Protection is at the heart of Maynard’s practice. He believes that although the feather ended his life with the bird, he has a lot to offer. In his art, he glorifies nature through the unique properties of each feather and uses this medium as a universal symbol of flight, transformation, success, and hope.
Ryosuke Harashima reimagines the relationship between old and new by cleverly using traditional Japanese objects like handmade bamboo baskets and transforming them into modern furniture. He would like to stick to old Japanese musical instruments and antiques and bring that spirit into his work.
Through his practice, Hiroshima was inspired by the Japanese spiritual concept of “the god of tsukumo.” We believe that each instrument carries with it a spirit of development and aging over time, as well as an active ability to captivate and inspire creativity. Harashima is especially fond of works that make us think about the importance of sustainable artwork and consumption in modern society.
Norihiko Terayama graduated from the Design Academy in Eindhoven and opened his studio using natural objects as a motive.
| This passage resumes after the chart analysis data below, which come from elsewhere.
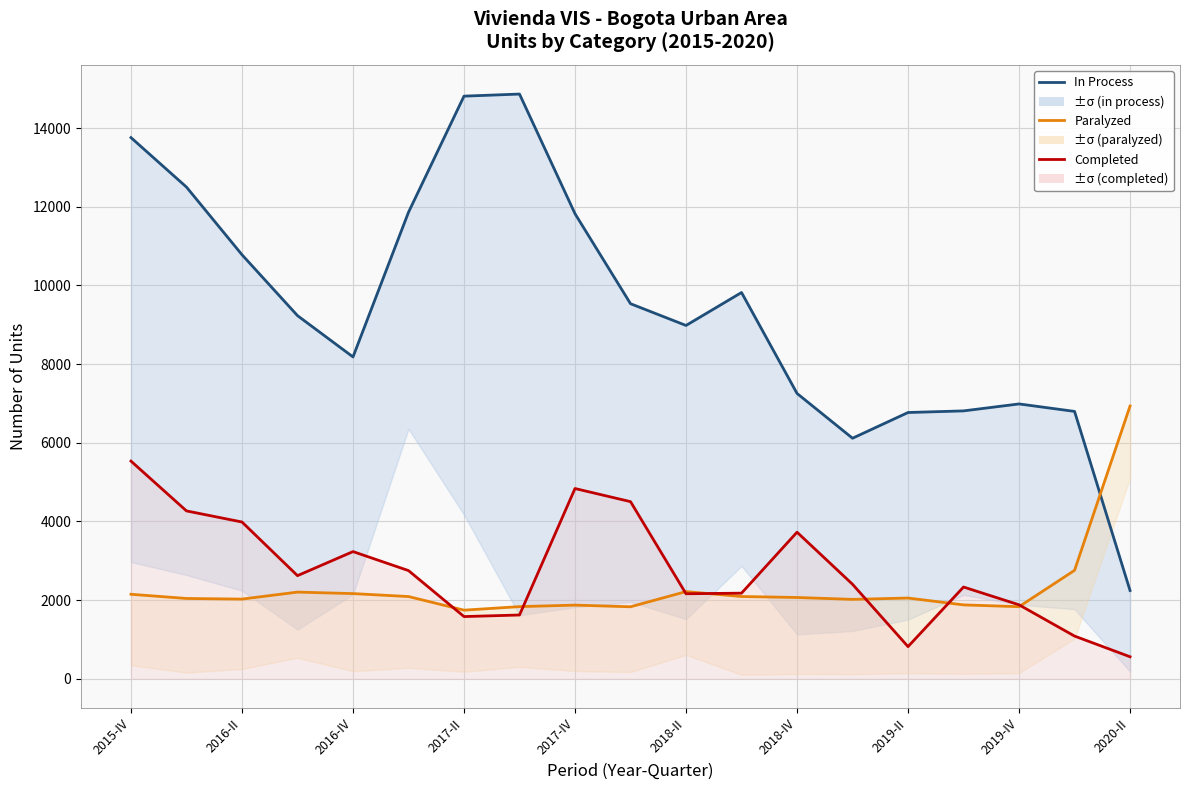

How many values in the Total completed series exceed 2401?

9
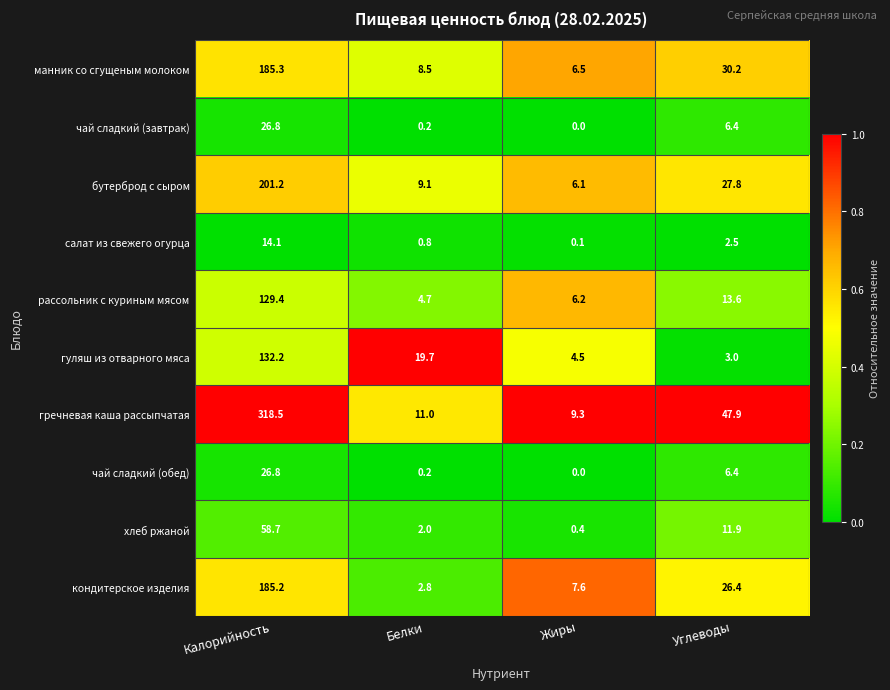

Which series has the largest total across all categories?

гречневая каша рассыпчатая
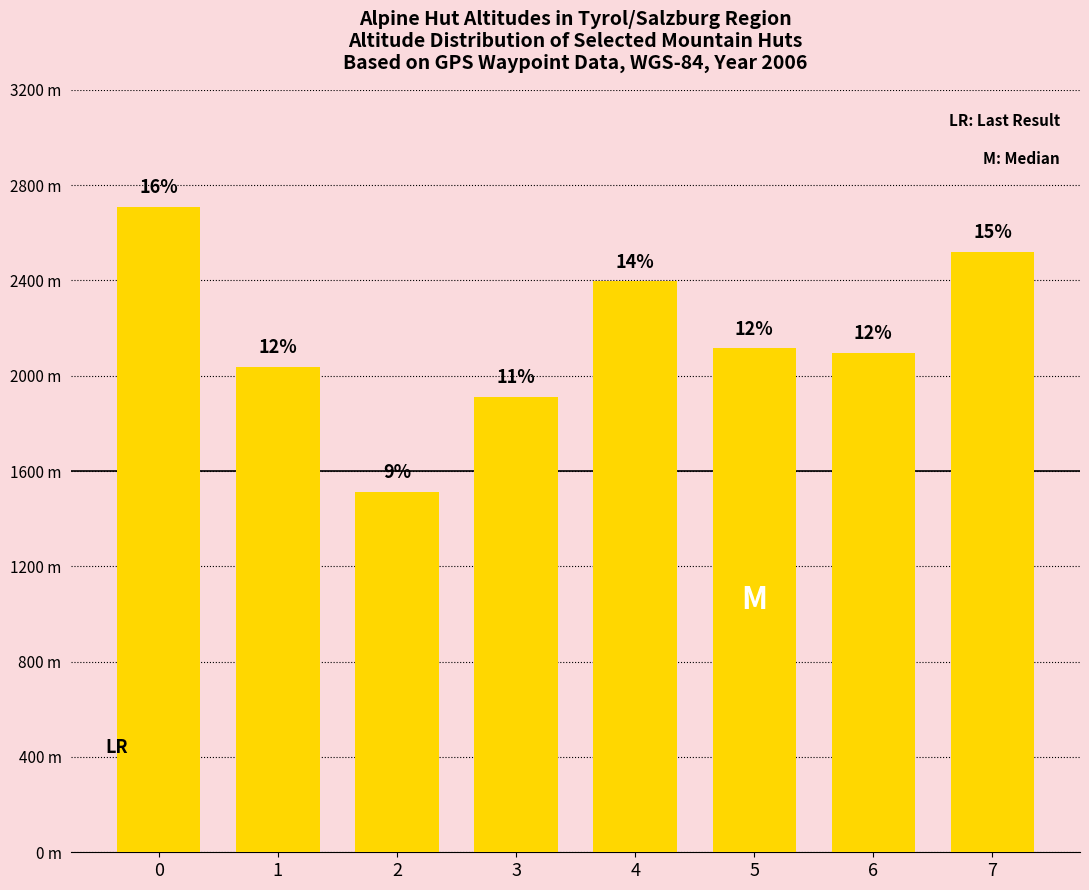

What is the ratio of the value at 1 to the value at 3?

1.1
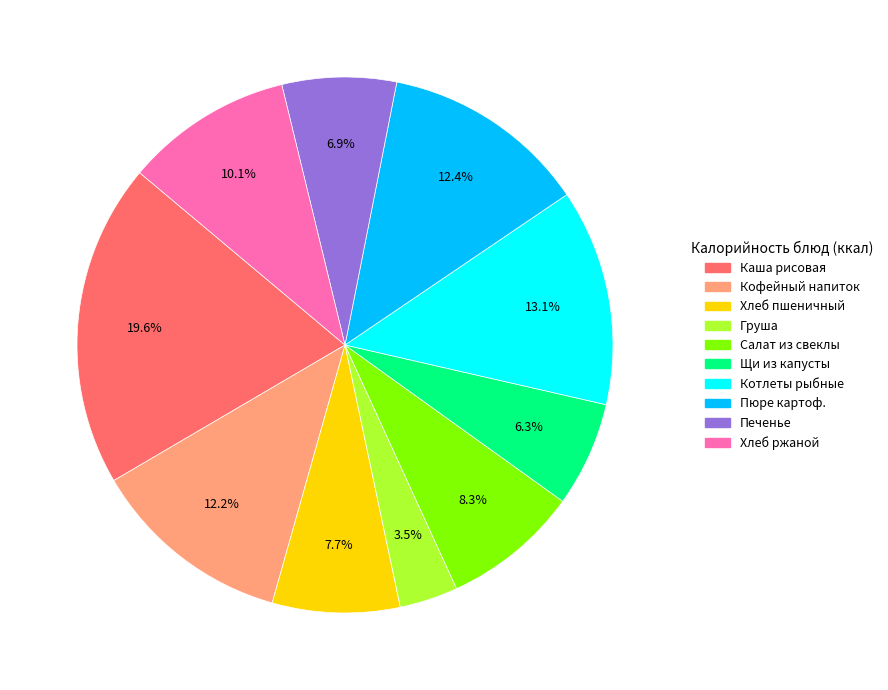

How many segments does this pie chart have?

10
In the Polygonal Peel series, floating Terayama wood becomes a beautiful decorative item. By highlighting the organic shape of recycled wood and creating artificial polygons or shells around it using pins and wire. Terayama also found beauty in the latest floating tree species, highlighting their organic beauty through this outer layer and inviting the viewer to admire sustainability art projects.
Now, thanks to our article, you’ve learned all about Sustainable Artwork and its artists.